Abstract data visualization showing skewed distribution, 24mm wide-angle, sharp focus

Why It Matters and What’s Next

So, what’s the takeaway from all this? Well, we successfully translated and culturally adapted the TFA questionnaire into Swedish, and initial evaluations of face validity and comprehensibility are positive. It seems like it *could* be a useful quick screening tool for acceptability in healthcare interventions in Sweden.

However, the content validity issues and the results from the pilot test – particularly the ceiling effects and the performance of certain items – tell us there are still some unresolved challenges. These challenges likely stem, at least in part, from that broader lack of consensus on the very definition of ‘acceptability’ that researchers have noted before.

The questionnaire’s structure, with mostly one item per dimension, is convenient but also has limitations. Single items can be less reliable and sensitive than multiple items measuring the same thing.

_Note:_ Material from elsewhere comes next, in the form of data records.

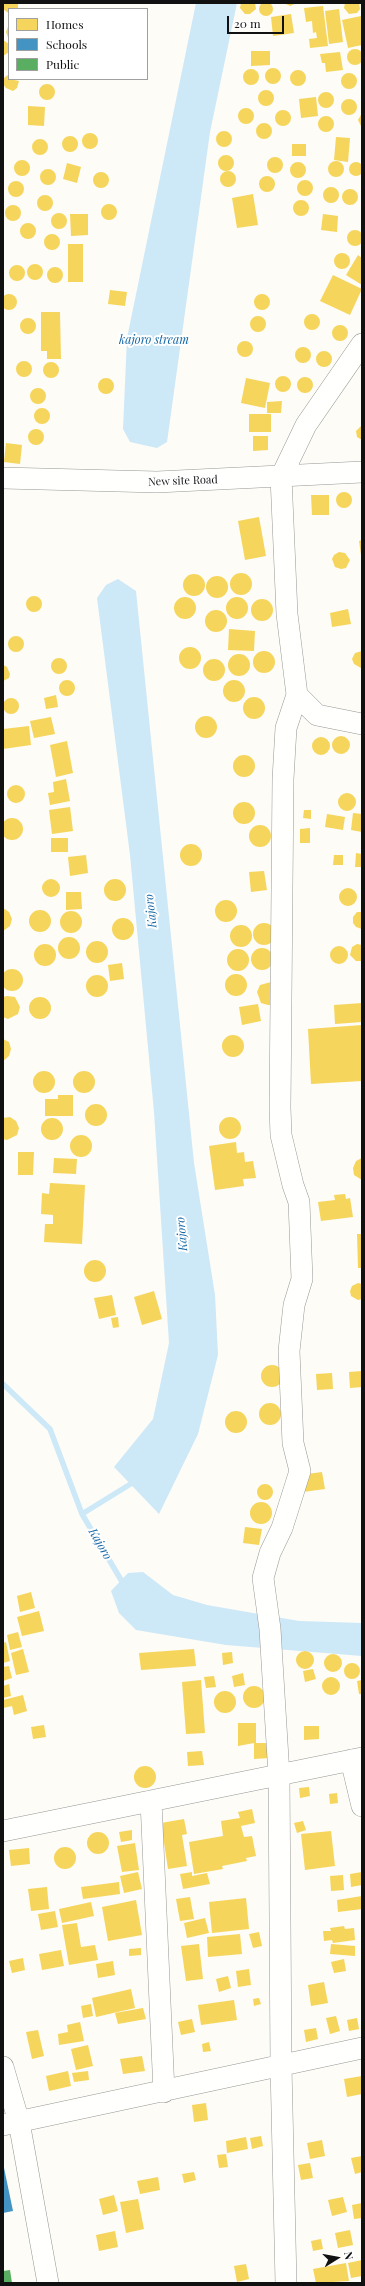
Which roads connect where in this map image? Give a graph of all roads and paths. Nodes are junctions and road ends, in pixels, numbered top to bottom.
1 (362, 344) edge
2 (362, 472) edge
3 (281, 477) junction
4 (3, 478) edge
5 (297, 695) junction
6 (362, 724) edge
7 (356, 1759) edge
8 (278, 1775) junction
9 (151, 1801) junction
10 (362, 1806) edge
11 (3, 1831) edge
12 (362, 2048) edge
13 (281, 2066) junction
14 (3, 2067) edge
15 (164, 2092) junction
16 (11, 2123) edge
17 (48, 2283) edge
18 (286, 2283) edge

1 - 3 street
2 - 3 street, New site Road
3 - 4 street, New site Road
3 - 5 street
5 - 6 street
5 - 8 street
7 - 8 street
7 - 10 street
8 - 9 street
8 - 13 street
9 - 11 street
9 - 15 street
12 - 13 street
13 - 15 street
13 - 18 street
14 - 16 street
15 - 16 street
16 - 17 street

Based on our experience, and echoing the original developers and other researchers who’ve translated the TFA:

  • Using the questionnaire requires careful consideration and possibly rewording of items to fit the specific intervention, setting, and timing (before, during, or after).
  • We *strongly* recommend doing cognitive interviews with the target population whenever you use the questionnaire in a new setting or with a different intervention. It’s the best way to catch those tricky wording issues and ensure people understand the questions as intended.
  • Complementing the questionnaire with qualitative data, like free-text answers or follow-up interviews, could really deepen the understanding of *why* people find an intervention acceptable (or not).
  • More psychometric testing in larger samples is definitely needed for the S-TFA to fully understand its properties, especially its factor structure, validity, and reliability across different groups and interventions.
  • It would also be super helpful to compare different acceptability questionnaires out there to see how they measure up against each other and refine how we measure this crucial concept.

In conclusion, our Swedish acceptability questionnaire adventure has been enlightening! We’ve built a promising tool, but the journey isn’t over. It’s a reminder that even with a great framework like the TFA, bringing a measurement tool into a new language and culture, and applying it to the messy reality of complex healthcare interventions, requires careful work, continuous evaluation, and a good dose of curiosity about how people truly experience things.